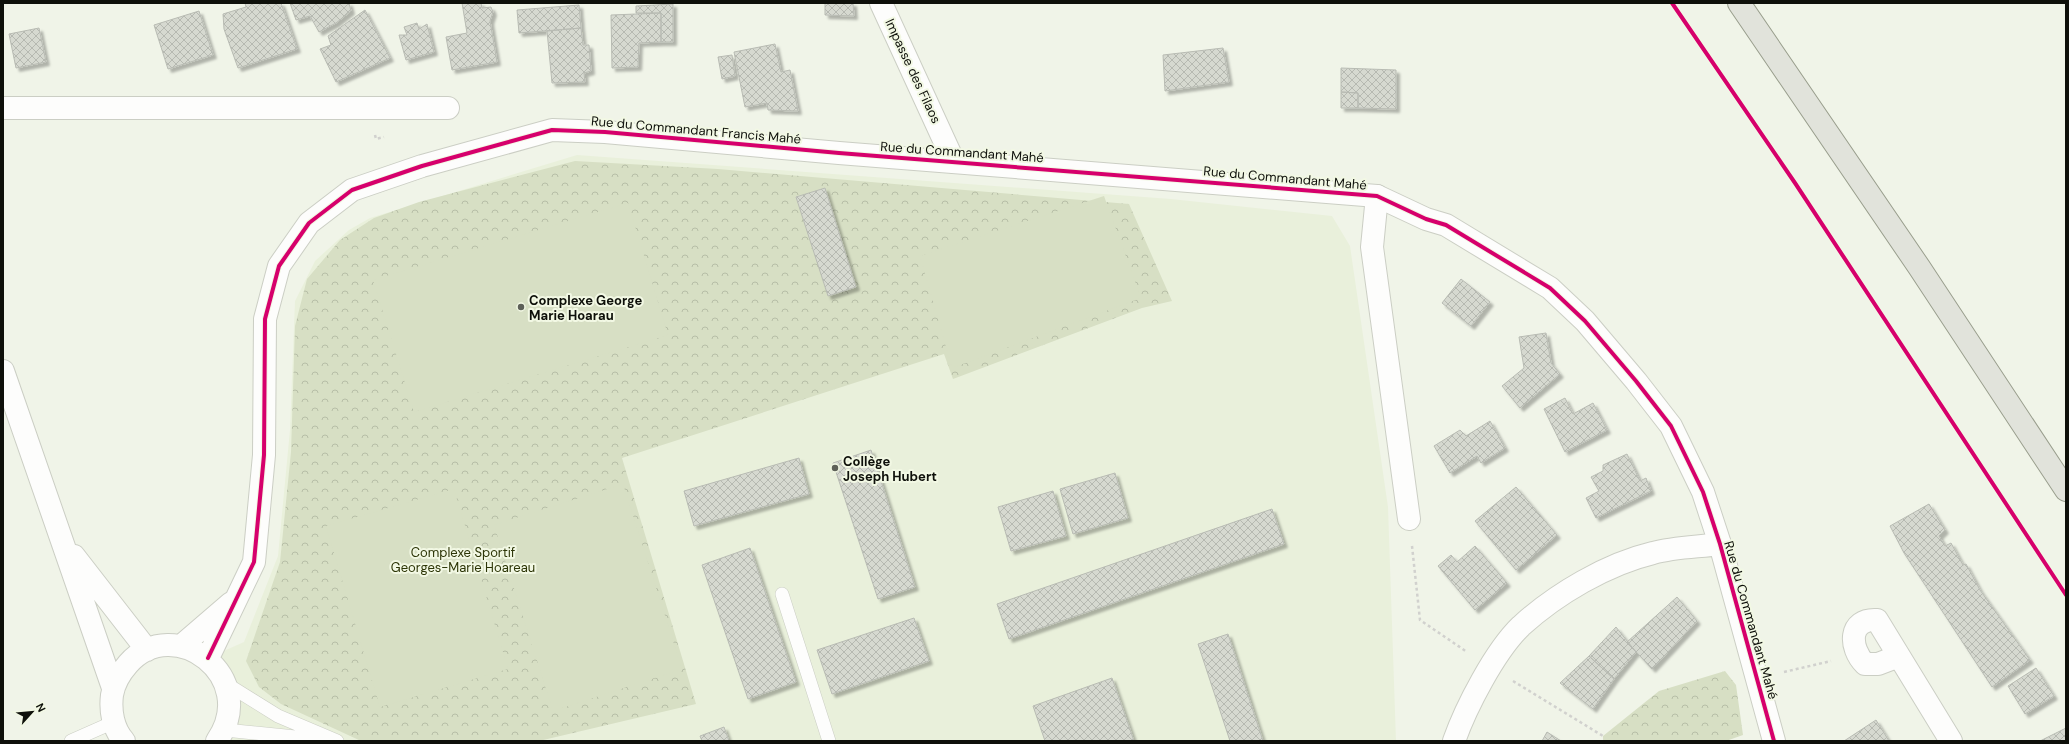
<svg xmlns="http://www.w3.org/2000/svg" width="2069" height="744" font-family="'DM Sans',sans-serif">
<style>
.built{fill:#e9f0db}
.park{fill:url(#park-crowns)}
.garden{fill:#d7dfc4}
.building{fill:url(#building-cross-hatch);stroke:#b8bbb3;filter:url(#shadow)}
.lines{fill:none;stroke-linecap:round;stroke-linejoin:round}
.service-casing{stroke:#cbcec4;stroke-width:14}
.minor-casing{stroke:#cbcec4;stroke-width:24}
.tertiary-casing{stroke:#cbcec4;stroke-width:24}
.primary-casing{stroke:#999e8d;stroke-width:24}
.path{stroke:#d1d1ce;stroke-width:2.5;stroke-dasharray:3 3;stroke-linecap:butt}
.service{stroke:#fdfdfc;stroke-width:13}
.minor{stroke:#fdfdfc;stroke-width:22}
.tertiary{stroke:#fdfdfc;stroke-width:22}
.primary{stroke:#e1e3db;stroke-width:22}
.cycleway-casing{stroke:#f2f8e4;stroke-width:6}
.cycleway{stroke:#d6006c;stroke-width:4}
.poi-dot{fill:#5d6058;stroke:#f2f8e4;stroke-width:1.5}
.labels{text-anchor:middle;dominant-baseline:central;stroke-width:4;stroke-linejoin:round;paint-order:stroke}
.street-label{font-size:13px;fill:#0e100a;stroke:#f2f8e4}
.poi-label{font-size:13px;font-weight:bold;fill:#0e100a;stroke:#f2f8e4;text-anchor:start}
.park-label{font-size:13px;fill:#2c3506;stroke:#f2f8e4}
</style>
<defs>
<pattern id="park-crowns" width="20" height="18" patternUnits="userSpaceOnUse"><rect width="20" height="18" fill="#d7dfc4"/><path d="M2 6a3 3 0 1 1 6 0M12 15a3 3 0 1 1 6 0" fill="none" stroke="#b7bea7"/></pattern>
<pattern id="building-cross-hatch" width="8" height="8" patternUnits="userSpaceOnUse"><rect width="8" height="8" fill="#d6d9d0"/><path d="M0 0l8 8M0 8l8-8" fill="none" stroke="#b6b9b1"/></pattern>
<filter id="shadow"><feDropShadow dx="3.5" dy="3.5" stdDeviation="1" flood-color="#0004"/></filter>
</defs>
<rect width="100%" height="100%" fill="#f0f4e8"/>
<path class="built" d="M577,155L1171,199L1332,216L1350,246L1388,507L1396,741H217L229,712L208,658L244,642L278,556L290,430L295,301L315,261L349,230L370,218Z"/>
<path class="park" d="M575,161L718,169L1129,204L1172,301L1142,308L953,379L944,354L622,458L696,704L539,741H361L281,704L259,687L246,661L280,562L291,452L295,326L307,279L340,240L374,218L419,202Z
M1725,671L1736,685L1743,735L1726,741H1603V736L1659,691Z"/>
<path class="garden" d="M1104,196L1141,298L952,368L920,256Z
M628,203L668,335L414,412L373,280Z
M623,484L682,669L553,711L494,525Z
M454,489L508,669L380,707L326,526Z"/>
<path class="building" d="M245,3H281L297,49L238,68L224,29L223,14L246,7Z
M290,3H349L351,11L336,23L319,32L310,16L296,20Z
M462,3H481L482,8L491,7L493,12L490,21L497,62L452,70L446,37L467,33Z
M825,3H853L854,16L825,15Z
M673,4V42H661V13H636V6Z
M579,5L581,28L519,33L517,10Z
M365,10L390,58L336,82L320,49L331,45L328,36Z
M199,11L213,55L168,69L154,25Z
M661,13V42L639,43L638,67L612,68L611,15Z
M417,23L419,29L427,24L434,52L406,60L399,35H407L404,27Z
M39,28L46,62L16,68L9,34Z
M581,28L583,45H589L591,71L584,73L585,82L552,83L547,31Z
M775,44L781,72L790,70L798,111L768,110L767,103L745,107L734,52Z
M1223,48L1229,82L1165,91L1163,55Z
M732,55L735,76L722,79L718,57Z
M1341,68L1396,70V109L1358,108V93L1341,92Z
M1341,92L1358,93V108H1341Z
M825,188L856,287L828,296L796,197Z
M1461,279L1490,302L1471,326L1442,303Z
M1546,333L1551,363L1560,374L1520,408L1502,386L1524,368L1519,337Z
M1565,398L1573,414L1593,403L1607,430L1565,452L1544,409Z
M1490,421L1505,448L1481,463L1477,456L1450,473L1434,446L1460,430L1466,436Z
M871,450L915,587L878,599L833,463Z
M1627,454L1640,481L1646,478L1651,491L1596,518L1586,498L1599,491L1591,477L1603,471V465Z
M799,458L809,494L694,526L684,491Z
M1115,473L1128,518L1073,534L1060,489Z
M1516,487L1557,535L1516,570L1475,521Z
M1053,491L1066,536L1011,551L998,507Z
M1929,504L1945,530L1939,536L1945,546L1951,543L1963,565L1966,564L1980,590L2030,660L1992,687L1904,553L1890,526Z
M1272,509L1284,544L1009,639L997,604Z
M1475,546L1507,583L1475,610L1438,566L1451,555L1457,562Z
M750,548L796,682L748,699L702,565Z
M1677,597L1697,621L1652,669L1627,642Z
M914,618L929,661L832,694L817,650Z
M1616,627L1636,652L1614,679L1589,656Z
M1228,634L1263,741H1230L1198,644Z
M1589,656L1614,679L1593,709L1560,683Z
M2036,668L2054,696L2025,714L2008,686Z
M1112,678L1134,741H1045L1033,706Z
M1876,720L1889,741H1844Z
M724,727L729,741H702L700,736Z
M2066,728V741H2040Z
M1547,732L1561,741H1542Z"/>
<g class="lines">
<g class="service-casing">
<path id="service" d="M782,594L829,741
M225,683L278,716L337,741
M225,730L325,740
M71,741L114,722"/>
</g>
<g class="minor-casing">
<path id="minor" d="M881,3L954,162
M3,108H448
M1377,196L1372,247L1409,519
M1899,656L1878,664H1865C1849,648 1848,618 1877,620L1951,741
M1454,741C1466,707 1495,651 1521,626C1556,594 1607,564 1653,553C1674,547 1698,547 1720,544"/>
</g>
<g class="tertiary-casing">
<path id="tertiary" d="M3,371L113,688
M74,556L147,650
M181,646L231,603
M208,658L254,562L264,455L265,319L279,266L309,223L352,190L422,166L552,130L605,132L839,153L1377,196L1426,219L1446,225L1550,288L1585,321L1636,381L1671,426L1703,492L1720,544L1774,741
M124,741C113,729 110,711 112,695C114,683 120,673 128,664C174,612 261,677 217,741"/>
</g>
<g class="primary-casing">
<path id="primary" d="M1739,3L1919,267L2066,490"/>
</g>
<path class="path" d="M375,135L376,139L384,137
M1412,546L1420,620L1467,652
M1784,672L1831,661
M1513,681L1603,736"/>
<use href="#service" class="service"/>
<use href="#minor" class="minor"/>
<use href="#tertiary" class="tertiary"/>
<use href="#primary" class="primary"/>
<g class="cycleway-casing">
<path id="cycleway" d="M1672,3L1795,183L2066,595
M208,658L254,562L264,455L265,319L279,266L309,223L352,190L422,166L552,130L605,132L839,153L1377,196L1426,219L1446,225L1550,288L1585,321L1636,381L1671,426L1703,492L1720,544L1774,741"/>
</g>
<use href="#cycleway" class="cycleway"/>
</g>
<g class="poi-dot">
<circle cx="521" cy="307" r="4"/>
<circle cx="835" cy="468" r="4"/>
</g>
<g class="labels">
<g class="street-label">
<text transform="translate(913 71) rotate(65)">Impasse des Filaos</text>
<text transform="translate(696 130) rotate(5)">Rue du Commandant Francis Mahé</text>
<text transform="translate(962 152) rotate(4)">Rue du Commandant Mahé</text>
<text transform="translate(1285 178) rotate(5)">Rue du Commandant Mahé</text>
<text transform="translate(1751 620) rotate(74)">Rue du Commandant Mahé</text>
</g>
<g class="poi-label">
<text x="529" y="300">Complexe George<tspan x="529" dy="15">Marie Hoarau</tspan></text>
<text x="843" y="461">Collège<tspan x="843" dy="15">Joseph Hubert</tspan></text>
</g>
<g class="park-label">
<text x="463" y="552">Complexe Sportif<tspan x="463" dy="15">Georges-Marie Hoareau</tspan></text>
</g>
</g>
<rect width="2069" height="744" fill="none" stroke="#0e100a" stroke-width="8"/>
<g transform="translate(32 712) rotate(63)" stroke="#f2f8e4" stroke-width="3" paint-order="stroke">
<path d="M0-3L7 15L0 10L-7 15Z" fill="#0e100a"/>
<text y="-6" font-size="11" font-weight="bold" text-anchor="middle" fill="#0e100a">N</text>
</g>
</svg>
—————
**ACTIVITY**
Copy each line of the listing that includes "round".

**EXERCISE RESPONSE**
.lines{fill:none;stroke-linecap:round;stroke-linejoin:round}
.labels{text-anchor:middle;dominant-baseline:central;stroke-width:4;stroke-linejoin:round;paint-order:stroke}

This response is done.